### READING TEXT
Solemnity of the Epiphany
Readings: Isaiah 60:1-6; Psalm 71:1-2,7-8,10-13; Ephesians 3:2-3,5-6; Matthew 2:1-12
Picture: cc webzer
Sisters and brothers, today I’m again reminded of an old story told by the late Fr. Anthony de Mello. Many of us have probably heard it before. But perhaps it is good for us to hear it again.
A recently baptised Christian meets an unbelieving friend. And their conversation goes something like this:
So you have been converted to Christ?
Then you must know a great deal about him. Tell me: what country was he born in?
I don’t know.
What was his age when he died?
I don’t know.
How many sermons did he preach?
I don’t know.
You certainly know very little for someone who claims to be converted to Christ!
You are right. I am ashamed at how little I know about him. But this much I do know: Three years ago I was a drunkard. I was in debt. My family was falling to pieces. My wife and children would dread my return home each evening. But now I have given up drink; we are out of debt; ours is a happy home; my children eagerly wait for my return every evening. All this Christ has done for me. This much I know of Christ!

### Stored records
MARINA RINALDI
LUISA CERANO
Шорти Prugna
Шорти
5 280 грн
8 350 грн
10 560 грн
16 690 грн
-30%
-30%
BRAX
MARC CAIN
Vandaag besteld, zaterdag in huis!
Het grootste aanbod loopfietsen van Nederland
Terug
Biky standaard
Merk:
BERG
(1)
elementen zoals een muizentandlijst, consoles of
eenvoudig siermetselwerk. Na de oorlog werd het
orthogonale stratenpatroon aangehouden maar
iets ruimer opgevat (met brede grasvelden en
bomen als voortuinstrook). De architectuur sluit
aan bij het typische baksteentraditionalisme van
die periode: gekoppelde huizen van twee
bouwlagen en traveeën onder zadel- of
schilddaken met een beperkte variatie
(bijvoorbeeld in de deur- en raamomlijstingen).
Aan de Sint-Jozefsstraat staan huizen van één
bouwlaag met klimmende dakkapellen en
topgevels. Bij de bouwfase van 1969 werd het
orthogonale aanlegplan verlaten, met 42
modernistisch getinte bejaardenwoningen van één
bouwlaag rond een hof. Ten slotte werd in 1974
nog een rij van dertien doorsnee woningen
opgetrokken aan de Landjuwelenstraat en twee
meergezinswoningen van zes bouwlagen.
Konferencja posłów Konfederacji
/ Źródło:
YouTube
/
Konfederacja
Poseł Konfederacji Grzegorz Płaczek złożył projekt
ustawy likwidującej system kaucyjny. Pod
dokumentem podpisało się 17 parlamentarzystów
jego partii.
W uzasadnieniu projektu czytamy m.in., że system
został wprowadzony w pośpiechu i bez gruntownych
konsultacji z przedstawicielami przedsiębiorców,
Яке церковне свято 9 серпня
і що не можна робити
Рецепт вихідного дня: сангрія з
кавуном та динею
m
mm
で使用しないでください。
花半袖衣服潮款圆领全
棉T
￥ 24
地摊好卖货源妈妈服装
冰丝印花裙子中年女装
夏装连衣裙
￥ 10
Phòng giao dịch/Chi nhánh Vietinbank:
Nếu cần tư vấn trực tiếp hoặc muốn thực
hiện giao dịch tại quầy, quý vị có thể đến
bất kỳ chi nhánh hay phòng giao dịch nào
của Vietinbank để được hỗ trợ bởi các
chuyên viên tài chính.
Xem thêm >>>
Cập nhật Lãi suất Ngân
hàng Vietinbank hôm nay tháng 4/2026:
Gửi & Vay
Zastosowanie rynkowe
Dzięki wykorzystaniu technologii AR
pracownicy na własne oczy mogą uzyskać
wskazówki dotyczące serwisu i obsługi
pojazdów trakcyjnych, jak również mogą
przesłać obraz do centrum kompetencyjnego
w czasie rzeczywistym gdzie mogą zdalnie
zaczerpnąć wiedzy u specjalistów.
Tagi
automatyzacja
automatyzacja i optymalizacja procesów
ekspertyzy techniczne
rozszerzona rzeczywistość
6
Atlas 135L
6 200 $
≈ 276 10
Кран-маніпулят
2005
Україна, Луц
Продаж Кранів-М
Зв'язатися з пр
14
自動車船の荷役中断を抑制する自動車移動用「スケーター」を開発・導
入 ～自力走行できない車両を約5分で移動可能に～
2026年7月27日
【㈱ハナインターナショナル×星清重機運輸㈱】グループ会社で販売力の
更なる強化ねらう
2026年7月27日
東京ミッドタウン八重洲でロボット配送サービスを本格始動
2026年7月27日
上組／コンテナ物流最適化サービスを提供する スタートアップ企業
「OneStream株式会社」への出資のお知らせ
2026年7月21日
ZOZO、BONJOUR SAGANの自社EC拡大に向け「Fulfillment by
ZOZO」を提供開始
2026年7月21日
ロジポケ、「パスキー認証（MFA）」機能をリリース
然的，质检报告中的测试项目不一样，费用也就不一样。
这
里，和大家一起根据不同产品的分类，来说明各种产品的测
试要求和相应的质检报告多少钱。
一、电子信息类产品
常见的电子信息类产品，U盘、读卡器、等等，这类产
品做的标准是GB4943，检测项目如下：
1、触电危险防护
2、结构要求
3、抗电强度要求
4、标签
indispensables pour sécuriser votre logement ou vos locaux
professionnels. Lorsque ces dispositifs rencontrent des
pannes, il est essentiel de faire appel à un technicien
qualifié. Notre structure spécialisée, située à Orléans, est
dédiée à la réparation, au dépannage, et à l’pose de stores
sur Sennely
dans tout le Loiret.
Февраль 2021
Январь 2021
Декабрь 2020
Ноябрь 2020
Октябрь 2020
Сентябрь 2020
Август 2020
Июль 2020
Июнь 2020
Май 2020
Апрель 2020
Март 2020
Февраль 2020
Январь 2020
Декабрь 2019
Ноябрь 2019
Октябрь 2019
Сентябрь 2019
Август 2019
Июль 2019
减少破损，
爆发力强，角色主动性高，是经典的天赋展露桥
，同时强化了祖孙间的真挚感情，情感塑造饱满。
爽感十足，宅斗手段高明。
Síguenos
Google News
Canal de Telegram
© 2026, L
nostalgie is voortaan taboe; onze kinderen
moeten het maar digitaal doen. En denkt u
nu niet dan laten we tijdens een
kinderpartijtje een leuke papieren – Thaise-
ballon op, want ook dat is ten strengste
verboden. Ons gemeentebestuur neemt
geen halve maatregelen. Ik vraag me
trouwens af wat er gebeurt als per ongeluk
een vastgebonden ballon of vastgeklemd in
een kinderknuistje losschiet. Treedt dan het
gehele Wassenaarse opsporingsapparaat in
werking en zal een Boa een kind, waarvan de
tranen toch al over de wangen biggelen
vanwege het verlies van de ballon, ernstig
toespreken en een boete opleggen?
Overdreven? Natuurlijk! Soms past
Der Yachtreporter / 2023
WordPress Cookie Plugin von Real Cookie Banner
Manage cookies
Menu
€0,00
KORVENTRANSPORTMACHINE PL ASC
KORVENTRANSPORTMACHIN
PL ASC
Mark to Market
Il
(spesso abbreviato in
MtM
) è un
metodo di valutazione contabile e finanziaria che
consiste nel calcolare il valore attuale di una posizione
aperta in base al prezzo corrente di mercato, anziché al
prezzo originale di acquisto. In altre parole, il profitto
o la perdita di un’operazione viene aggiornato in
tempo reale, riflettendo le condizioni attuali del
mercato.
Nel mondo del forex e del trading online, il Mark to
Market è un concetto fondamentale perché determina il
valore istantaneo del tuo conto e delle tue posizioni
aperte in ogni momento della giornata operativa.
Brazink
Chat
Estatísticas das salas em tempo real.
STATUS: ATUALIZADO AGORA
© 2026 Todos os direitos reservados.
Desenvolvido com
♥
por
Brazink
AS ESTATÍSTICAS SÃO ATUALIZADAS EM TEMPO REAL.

### DIRECTIONS
**A)** In the homily, how long ago was the new Christian a drunkard?
**B)** Translate this sentence from the homily into Spanish: "Many of us have probably heard it before."
**C)** Reproduce the homily from "What was his" up to and including "converted to Christ!".
The entries have no connection to the homily.

### RESPONSE LIST
**A)** Three years ago.

**B)** Muchos de nosotros probablemente la hemos escuchado antes.

**C)**
What was his age when he died?
I don’t know.
How many sermons did he preach?
I don’t know.
You certainly know very little for someone who claims to be converted to Christ!